As Cool as I Am
- Author: Pete Fromm
- Language: English
- Genre: Novel
- Publisher: Picador
- Publication date: 2003
- Publication place: United States
- Media type: Print (hardback & paperback)
- ISBN: 0-312-30775-6

= As Cool as I Am =

2003 novel by Pete Fromm

As Cool as I Am is a 2003 coming of age novel by American author Pete Fromm.

==Plot summary==
The protagonist and narrator is Lucy, a self-confessed tomboy who is considered "one of the guys" with her masculine haircut and attitude. She gets on well with her father but is frequently separated from him for months on end when he works in Canada. Her relationship with her mother is easygoing, provided she keeps the house tidy. Her mother's lenience even allows her daughter to drive her car, even though she is too young to apply for a license.

As Lucy turns 14, she becomes more in tune with her sexuality and her family dynamics. She develops a friends-with-benefits relationship with her best friend Kenny. She also ditches her tomboy image, embraces make-up and grows out her hair. She begins to realize that her parents' marriage is not as solid as she had imagined. She realizes that her father's extended stays abroad are not typical of other fathers. Furthermore, she realizes that her mother does not pine for her father as much as she does herself. In fact, her allegiance to her father is tested when she discovers her mother is enjoying a romance with a colleague.
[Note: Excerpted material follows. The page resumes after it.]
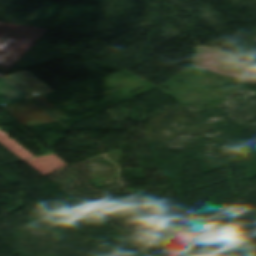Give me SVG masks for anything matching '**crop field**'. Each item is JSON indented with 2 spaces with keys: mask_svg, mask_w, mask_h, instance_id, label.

She pro-actively seeks sexual satisfaction after she is left with a void when Kenny has to move away. She also begins to realize that there is more to her father's extended stays in Canada than she had previously imagined.

==Reception==
Publishers Weekly described the novel as "Spirited and sharply intelligent". The San Francisco Chronicle heaped praise in the work: "One of the more startling beautiful and evocative tales of young womanhood...Fromm's voice-on loan to Lucy-is provocative, gritty, erotic, hilarious and genuine, and this book is a fresh breath of teen spirit."

==Film adaptation==

In May 2011, a film adaptation went into production in New Mexico, with Sarah Bolger, Claire Danes and James Marsden starring as Lucy and her parents, respectively. The film was released in the United States on June 21, 2013, by IFC Films.